# DATA EXTRACT:
********

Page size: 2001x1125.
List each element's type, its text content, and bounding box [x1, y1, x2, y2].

********

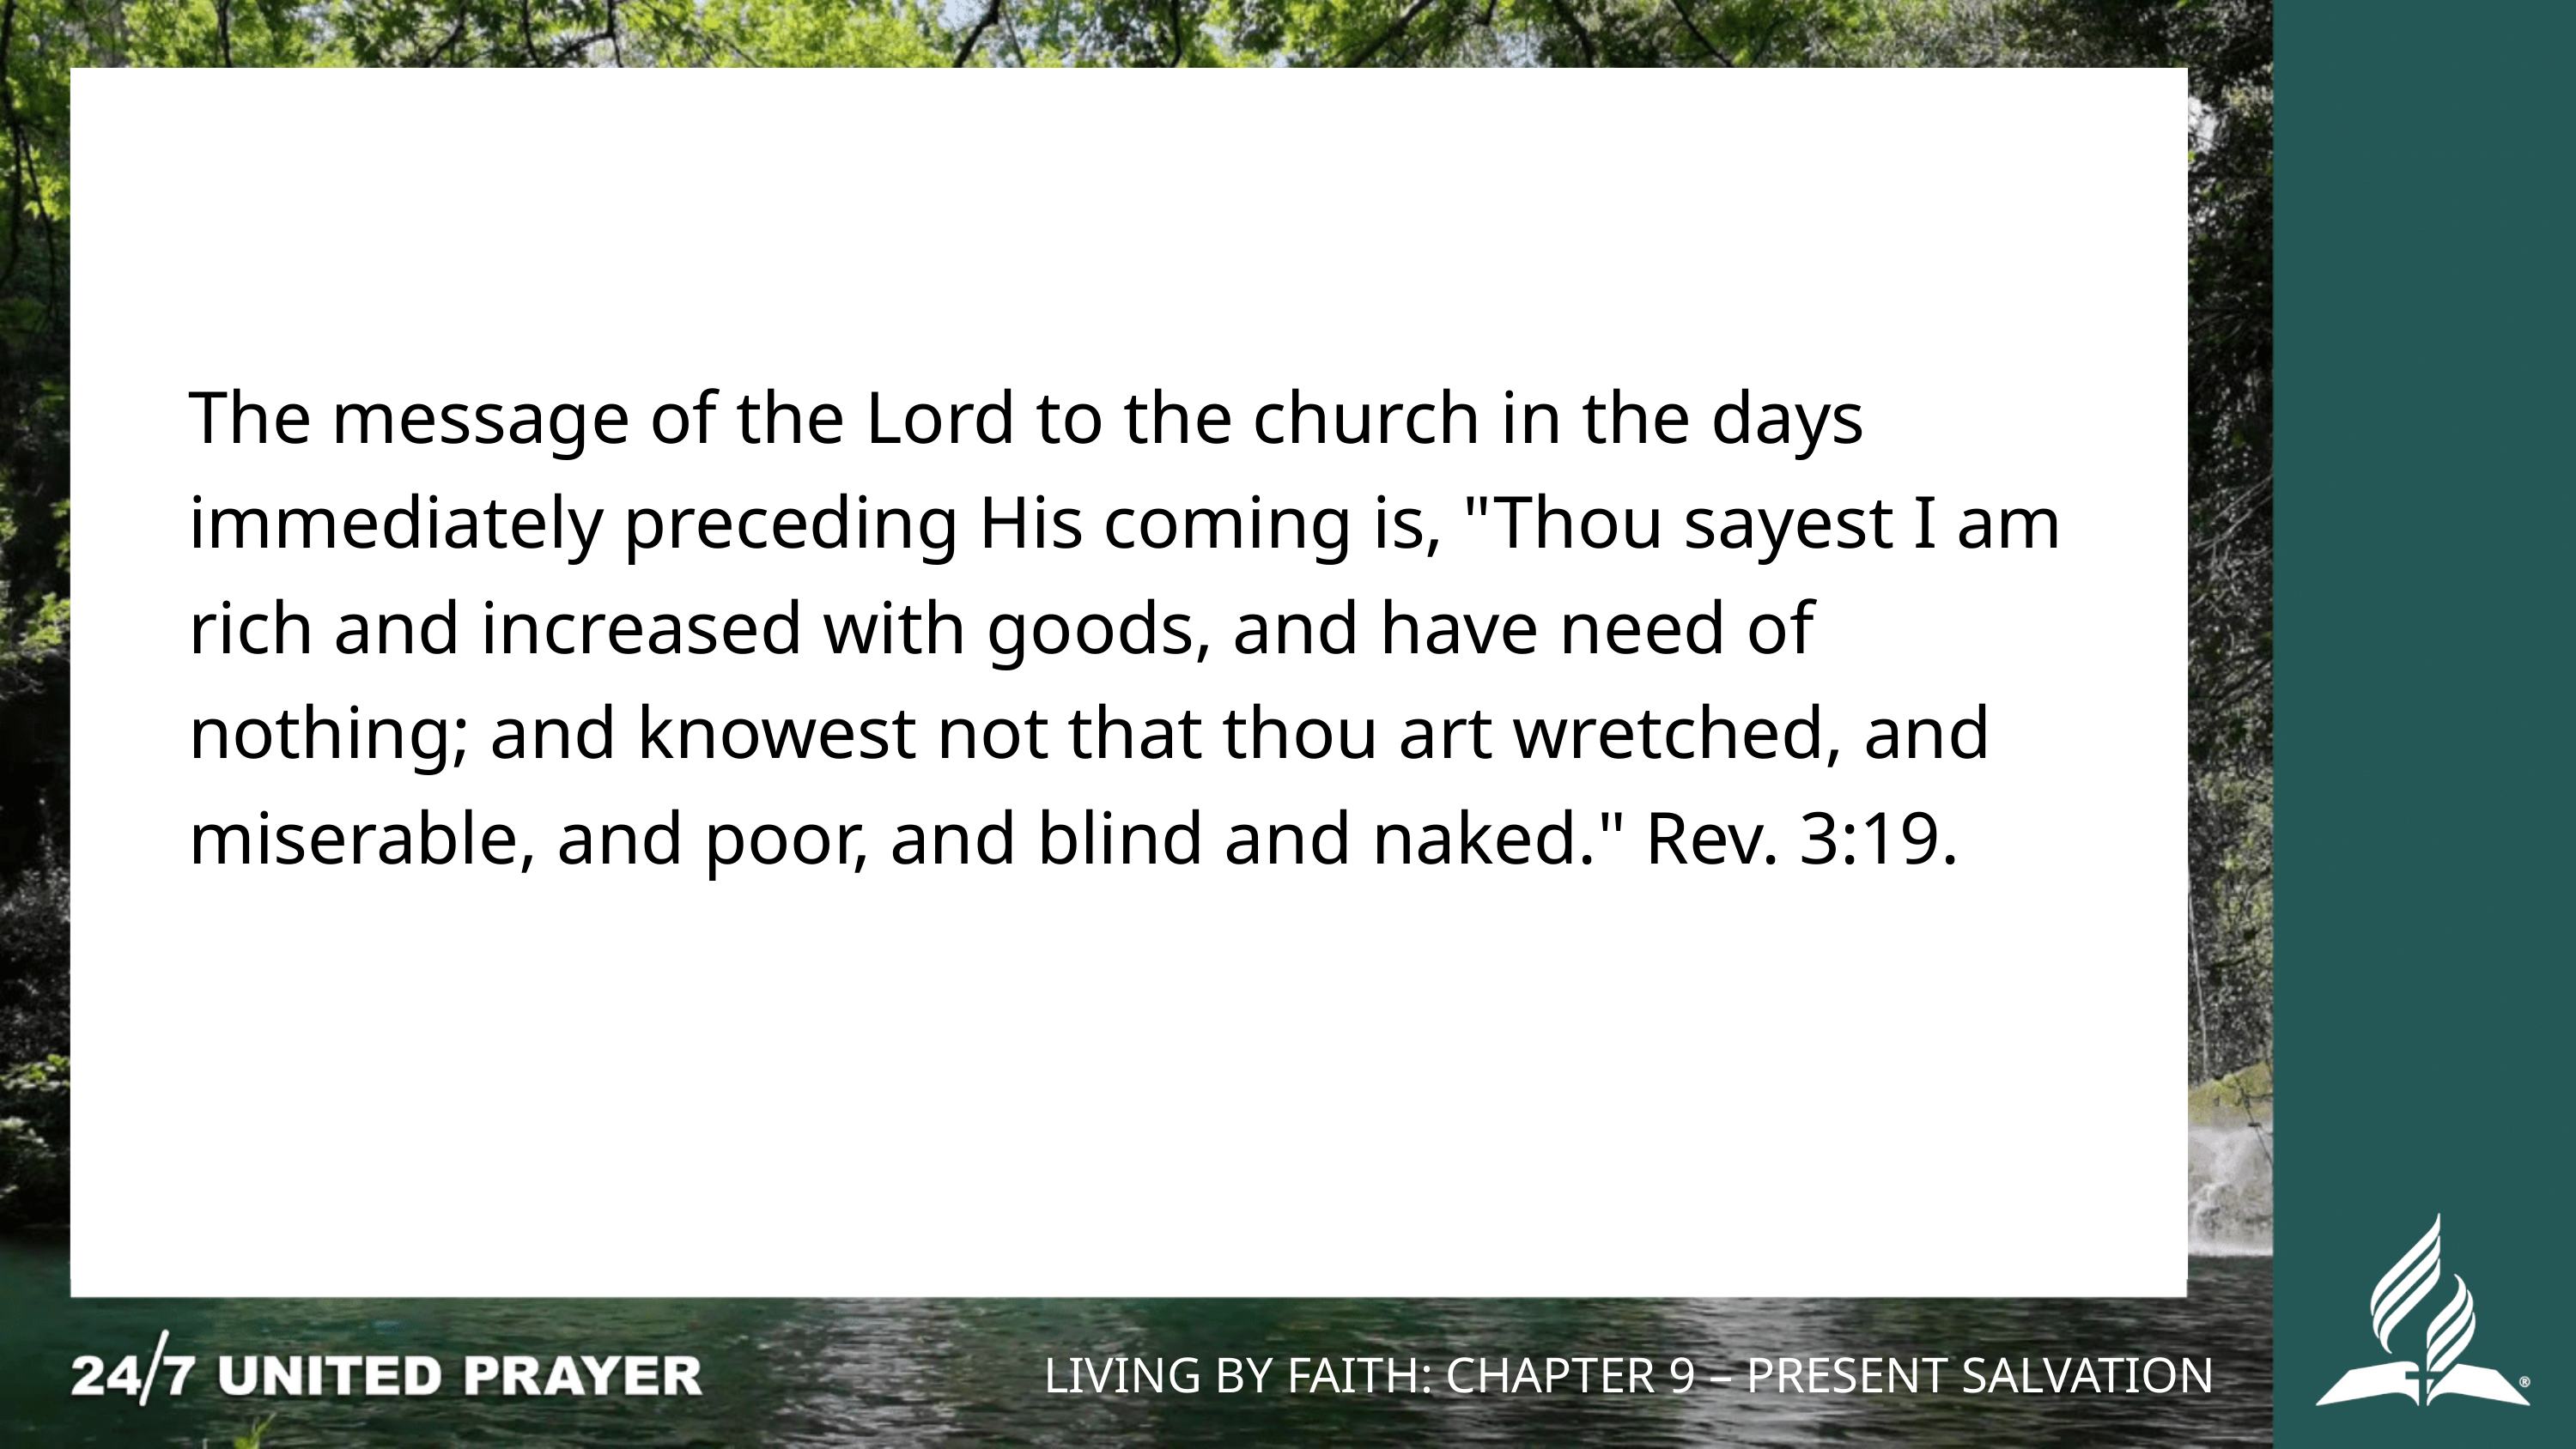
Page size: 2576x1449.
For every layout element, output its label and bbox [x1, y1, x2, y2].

********

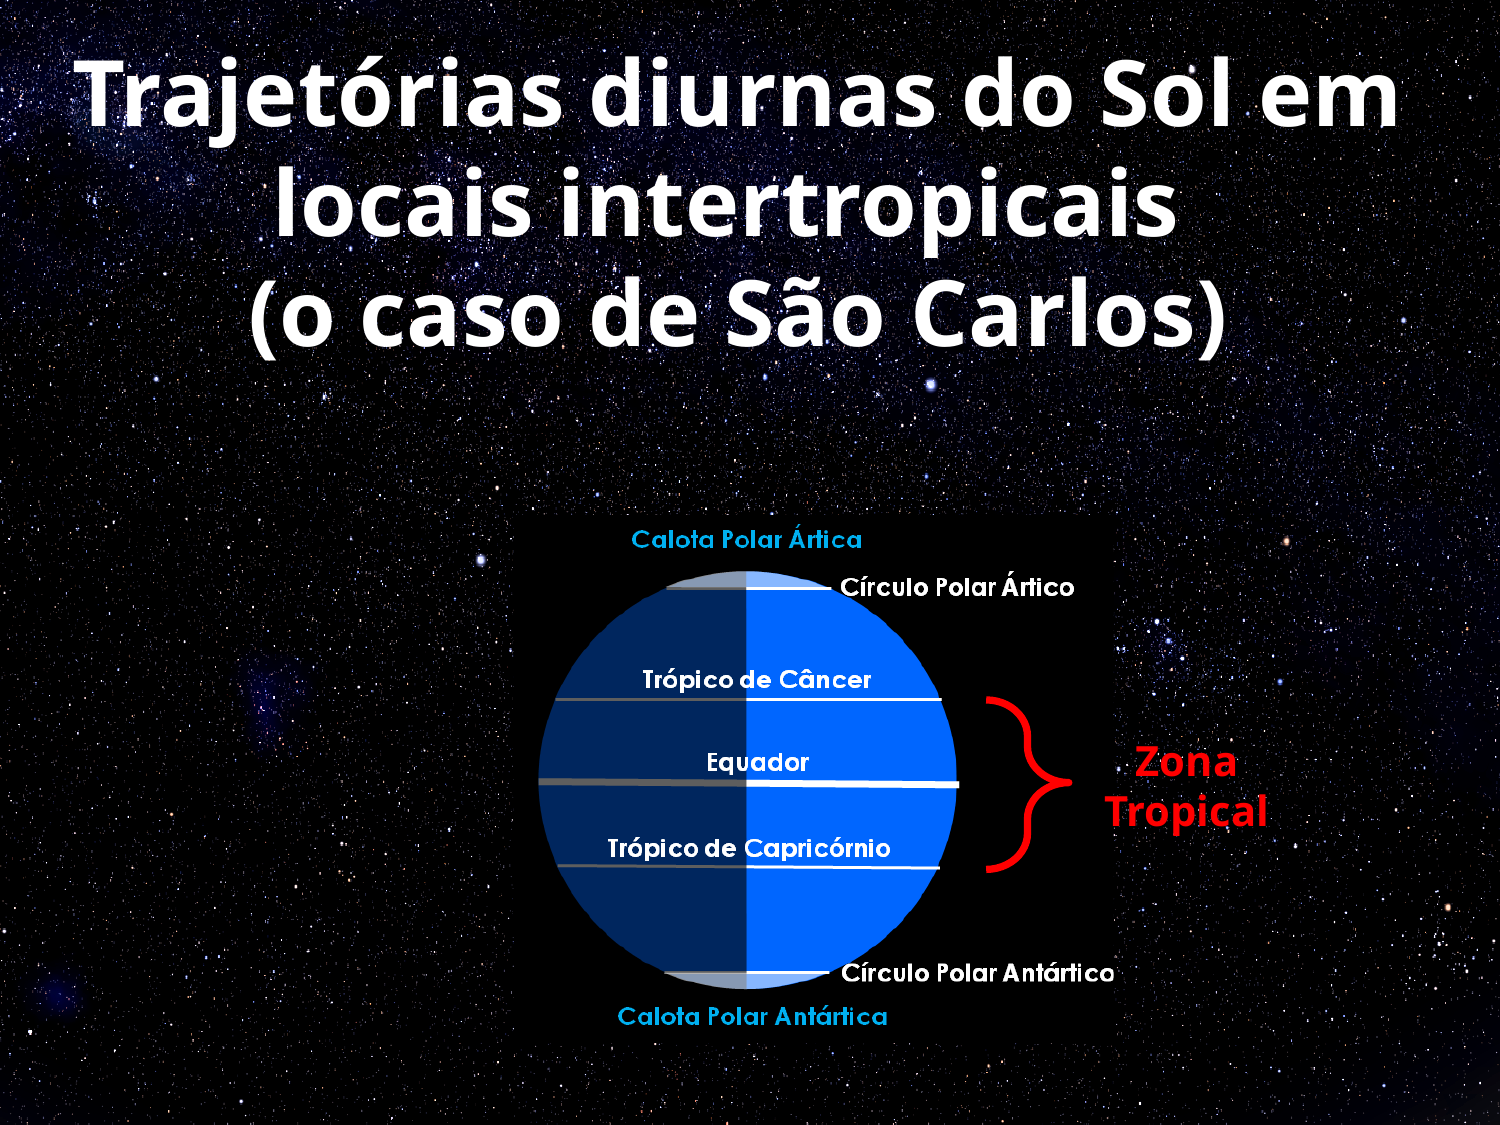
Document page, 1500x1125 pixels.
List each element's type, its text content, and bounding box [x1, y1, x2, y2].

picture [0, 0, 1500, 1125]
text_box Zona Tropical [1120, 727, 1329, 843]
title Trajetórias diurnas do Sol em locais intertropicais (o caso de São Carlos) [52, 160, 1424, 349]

********

# INSTRUCTION:
Your answer should consist of the lines from the listing that hold the word "size".

# RESULT BELOW:
Page size: 2001x1125.
Page size: 2576x1449.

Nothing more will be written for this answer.